# [Records provided]
====

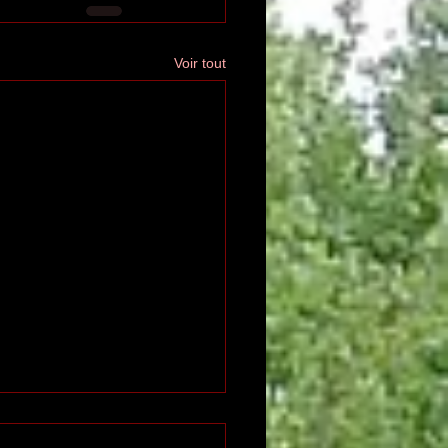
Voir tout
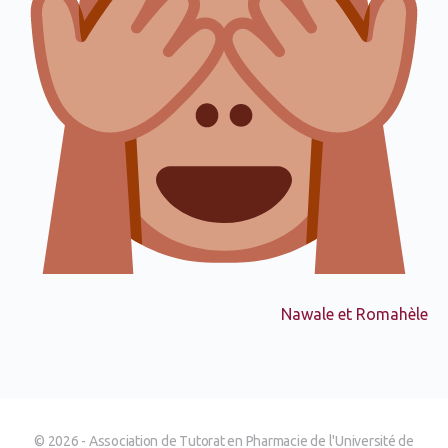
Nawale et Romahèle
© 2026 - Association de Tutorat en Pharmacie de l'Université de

====

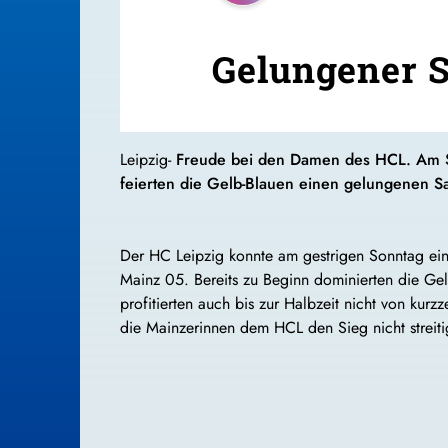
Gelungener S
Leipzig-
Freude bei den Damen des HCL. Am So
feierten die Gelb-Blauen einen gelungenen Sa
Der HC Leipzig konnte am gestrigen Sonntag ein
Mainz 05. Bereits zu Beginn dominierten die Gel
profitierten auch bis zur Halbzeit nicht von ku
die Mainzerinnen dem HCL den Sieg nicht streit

====

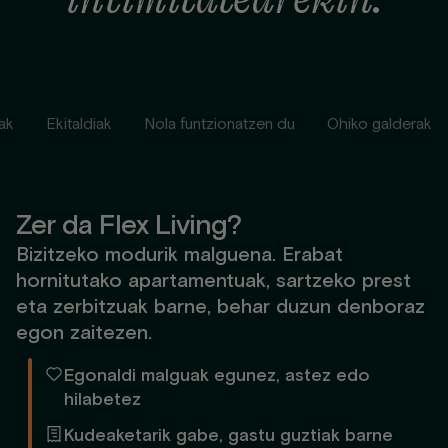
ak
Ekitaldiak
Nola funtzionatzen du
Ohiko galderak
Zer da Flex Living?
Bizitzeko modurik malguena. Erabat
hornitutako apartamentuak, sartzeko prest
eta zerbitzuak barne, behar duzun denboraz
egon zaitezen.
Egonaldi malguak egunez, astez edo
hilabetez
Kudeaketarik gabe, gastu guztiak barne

====

Taking the entries above, write out exactly each line from the one holding "hornitutako apartamentuak, sartzeko prest" to the one holding "Kudeaketarik gabe, gastu guztiak barne", both included, and stop there.

hornitutako apartamentuak, sartzeko prest
eta zerbitzuak barne, behar duzun denboraz
egon zaitezen.
Egonaldi malguak egunez, astez edo
hilabetez
Kudeaketarik gabe, gastu guztiak barne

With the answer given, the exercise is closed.